Proceedings

Slides

M. Basbug. Variational Inference for Nonparametric Switching Linear Dynamical Systems.^†

Switching Linear Dynamical System (SLDS) models are of great interest to many fields including econometrics, brain computer interface, computer vision and neuroscience. Nonparametric Bayesian treatment of SLDS allows the number of temporal modes to grow as needed. A much desired feature, the mode persistence, can be provided with a sticky implementation. In this paper, we propose a variational inference algorithm for the resulting model. We compare the variational inference algorithm to the Gibbs sampling. We also extend the original model to the multiple observation case where each observation has its own Markov process but shares the same temporal mode sequence. We apply the multi observation model to explore the time course of a self initiated movement using MEG data.

B. Chen, N. Chen, Y. Ren, B. Zhang. Nonparametric Latent Feature Relational Models with Data Augmentation.^†

We present nonparametric latent feature relational models for link prediction. Instead of doing standard Bayesian inference, we perform regularized Bayesian inference with a regularization parameter to deal with the imbalance issue in real networks. By introducing the technique of data augmentation, we give the pseudo-likelihood a proper design with auxiliary variables, so that we can develop simple Gibbs sampling algorithms without making restrictive assumptions. Experimental results on real datasets demonstrate that our methods can improve the performance and the latent dimension can be automatically determined.

S. Joshi, O. Koyejo, J. Ghosh. Constrained Inference for Multi-View Clustering. [Download]

We propose a novel approach for probabilistic multi-view clustering that combines view-specific models to improve global coherence. Global incoherence is measured by the difference between view-specific cluster assignment responsibilities. New cluster responsibilities are estimated by optimizing a cost function that maximizes per-view accuracy subject to a user-specified global coherence threshold. When combined with a parameter estimation step, this modified inference encourages the estimation of model parameters that agree between views. We show that the modified inference remains convex when global coherence constraints are given by the norm of the difference between the responsibilities of each model. In addition, the global correction is embarrassingly parallel between examples. The proposed approach is evaluated on a synthetic dataset as well as real data showing improved performance as compared to strong baseline methods for multi-view clustering.
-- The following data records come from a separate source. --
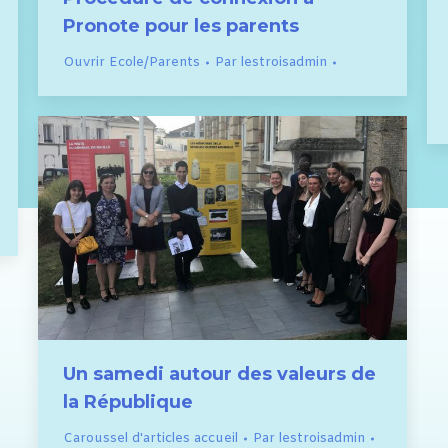
Pronote pour les parents
Ouvrir Ecole/Parents
Par
lestroisadmin
Un samedi autour des valeurs de
la République
Caroussel d'articles accueil
Par
lestroisadmin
M. Park, M. Nassar. Variational Bayesian inference for forecasting hierarchical time series. [Download]

In many real world data, time series are often hierarchically organized. Based on features such as products or geography, time series can be aggregated and disaggregated at several different levels. The so-called `hierarchical time series' are often forecast using simple top-town or bottom-up approaches. In this paper, we build a probabilistic model that involves dynamically evolving latent variables to capture the proportion changes in time series at each hierarchy. We derive the variational Bayesian expectation maximisation (VBEM) algorithm under the new model. In our algorithm, we implement the posterior inference in a sequential manner that significantly decreases computational overhead common in large hierarchical time series data. Furthermore, unlike the standard EM algorithm that provides point estimates of model parameters, our algorithm yields the distribution over the model parameters, which give us an insight to which subset of features yields the proportion changes of the time series. Simulation results show that our method significantly outperforms other methods in prediction.
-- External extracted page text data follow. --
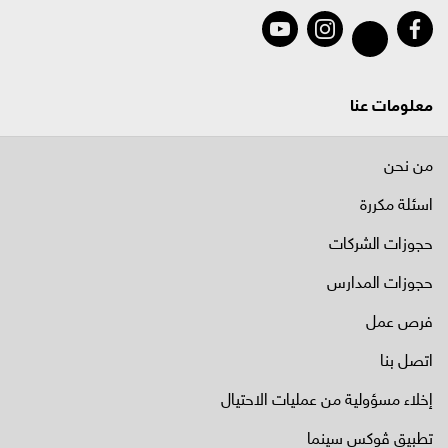
معلومات عنا
من نحن
اسئلة مكررة
حجوزات الشركات
حجوزات المدارس
فرص عمل
اتصل بنا
إخلاء مسؤولية من عمليات الاحتيال
تطبيق ڤوكس سينما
A. Storkey, Z. Zhu, J Hu. A Continuum from Mixtures to Products: Aggregation under Bias. [Download]

Machine learning models rely heavily on two compositional methods: mixtures and products. Probabilistic aggregation also commonly uses forms of linear opinion pools (which are effectively mixtures), or log opinion pools (which are effectively products). In this paper, we introduce a complete spectrum of compositional methods, R\'{e}nyi mixtures, that interpolate between mixture models and product models, and hence between log opinion pools and linear opinion pools. We show that these compositional methods are maximum entropy distributions for aggregating information from agents subject to individual biases, with the R\'{e}nyi divergence parameter dependent on the bias. We also demonstrate practically that R\'{e}nyi mixtures can provide better performance than log and linear opinion pools, with the optimal limit of log opinion pools when all agents are unbiased and see the same data. We infer that log opinion pools are the most appropriate aggregator for machine learning competitions. We designed, ran and analysed a machine learning Kaggle competition, the results of which confirmed this expectation. Finally we relate R\'{e}nyi mixtures to recent work on machine learning markets, showing that R\'{e}nyi aggregators are directly implemented by machine learning markets with isoelastic utilities, and so can result from autonomous self interested decision making by individuals contributing different predictors.

^† The authors chose not to post their camera ready.